Discovery comes in three forms:
- Document production
Written discovery usually includes interrogatories and requests for admission. Interrogatories are written questions regarding the facts of certain claims asked of the opposing party. They range from broad to detailed. Requests for admission ask the party to admit or to deny certain facts pertaining to the case.
Document production is when each party furnishes documents to the opposing party that are even arguably related to the case. These documents could be paper or electronic.
Depositions are sworn statement by witness, and parties to the action, in which an attorney asks questions and a court reporter records the answers. Depending on the complexity of the case, a deposition may range in length from a few hours to weeks. Depositions work to find out what the other parties and witnesses know, which allows for no surprises during trial.
Step 5: Mediation and Negotiation
Generally, once the discovery ends, and both sides have all relevant facts surrounding the case, the personal injury attorneys will start talking about settlement. Often during this time a mediator may be used to try and facilitate a negotiation between the two parties. Mediators are often former or current judges. During this informal proceeding, the mediator supervises the exchange of information and the bargaining process. The mediator will try to find common ground, allow the parties to speak, and offer creative solutions in drafting a settlement.
Step 6: Trial
If you have not resolved your case via a court motion or through settlement, the case will be scheduled for a trial. In a personal injury trial, a decision maker, usually a jury, examines the evidence and decides whether the defendant should be held legally responsible for the injuries of the plaintiff.
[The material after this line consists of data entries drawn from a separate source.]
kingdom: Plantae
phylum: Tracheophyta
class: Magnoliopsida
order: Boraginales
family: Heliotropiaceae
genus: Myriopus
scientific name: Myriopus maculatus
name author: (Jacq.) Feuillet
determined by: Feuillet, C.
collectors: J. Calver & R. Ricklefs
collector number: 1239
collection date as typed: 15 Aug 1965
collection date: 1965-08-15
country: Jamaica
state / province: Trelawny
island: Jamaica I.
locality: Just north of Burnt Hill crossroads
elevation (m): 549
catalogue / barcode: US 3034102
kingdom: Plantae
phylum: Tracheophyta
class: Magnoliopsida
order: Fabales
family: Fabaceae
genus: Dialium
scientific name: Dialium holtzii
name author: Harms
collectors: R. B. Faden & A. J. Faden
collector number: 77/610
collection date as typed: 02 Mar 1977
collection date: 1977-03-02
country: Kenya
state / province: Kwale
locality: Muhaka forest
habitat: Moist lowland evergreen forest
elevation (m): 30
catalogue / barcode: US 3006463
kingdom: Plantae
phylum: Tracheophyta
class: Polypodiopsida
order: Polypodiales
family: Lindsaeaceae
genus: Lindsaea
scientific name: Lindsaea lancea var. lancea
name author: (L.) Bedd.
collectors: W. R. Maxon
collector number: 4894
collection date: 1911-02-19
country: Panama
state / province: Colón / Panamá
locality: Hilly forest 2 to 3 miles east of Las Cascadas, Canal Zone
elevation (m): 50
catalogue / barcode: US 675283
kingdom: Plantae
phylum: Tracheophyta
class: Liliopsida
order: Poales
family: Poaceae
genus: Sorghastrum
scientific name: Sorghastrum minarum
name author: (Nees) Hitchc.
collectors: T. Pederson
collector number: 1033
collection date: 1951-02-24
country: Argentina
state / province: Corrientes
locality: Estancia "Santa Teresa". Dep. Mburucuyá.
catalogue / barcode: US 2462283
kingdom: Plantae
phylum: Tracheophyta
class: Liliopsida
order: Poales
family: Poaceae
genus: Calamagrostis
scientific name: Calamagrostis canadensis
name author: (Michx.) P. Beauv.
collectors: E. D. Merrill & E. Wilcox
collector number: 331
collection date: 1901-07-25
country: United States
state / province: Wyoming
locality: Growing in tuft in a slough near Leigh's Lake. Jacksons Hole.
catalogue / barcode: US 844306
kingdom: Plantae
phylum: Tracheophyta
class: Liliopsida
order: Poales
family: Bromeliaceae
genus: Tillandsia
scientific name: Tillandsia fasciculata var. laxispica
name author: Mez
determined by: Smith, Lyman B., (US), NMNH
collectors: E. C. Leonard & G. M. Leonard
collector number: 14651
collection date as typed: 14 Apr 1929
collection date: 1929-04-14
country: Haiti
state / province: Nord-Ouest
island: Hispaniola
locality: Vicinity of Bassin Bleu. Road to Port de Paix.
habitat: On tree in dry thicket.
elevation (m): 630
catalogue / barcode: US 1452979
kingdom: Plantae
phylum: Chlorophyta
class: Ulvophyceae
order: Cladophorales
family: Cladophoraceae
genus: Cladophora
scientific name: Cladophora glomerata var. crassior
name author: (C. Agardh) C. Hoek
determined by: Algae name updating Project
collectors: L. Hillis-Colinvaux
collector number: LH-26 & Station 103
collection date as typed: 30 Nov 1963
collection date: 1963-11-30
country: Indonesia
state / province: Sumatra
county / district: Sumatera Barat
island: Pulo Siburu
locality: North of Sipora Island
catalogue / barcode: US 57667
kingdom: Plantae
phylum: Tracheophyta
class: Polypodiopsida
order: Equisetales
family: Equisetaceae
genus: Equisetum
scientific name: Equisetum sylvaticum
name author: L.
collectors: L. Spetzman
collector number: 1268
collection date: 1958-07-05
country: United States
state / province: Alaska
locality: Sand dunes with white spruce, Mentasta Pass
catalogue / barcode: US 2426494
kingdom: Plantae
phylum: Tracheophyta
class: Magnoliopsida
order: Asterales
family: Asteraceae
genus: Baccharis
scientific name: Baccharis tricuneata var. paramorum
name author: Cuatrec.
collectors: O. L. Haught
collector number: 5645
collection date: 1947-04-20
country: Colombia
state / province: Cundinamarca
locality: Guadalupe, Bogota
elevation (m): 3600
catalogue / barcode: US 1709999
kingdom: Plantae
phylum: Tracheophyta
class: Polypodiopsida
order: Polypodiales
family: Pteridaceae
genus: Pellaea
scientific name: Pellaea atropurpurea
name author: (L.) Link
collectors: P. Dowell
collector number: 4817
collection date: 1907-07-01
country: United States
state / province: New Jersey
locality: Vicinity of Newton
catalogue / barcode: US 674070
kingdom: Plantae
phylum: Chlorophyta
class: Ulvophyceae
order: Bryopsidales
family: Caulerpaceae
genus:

Generally, there are six main phases in a personal injury trial: jury selection, opening statements, witness testimony and cross-examination, closing arguments, jury instruction, and jury deliberation and verdict.
Step 7: Appeal
Most civil cases, including personal injury, are subject to review by an appeals court. Depending on the circumstances and specific issues surrounding your case, you may appeal if you lost. The appeals court will look to see if there were any errors in the law, this may concern a judge’s order or a judgment made by the jury. Although there may be some similarities between a trial and an appeal, the process is mostly quite different. It is important to have an experienced Chicago personal injury lawyer who can assist you with issues before various appellate courts should this issue come to pass.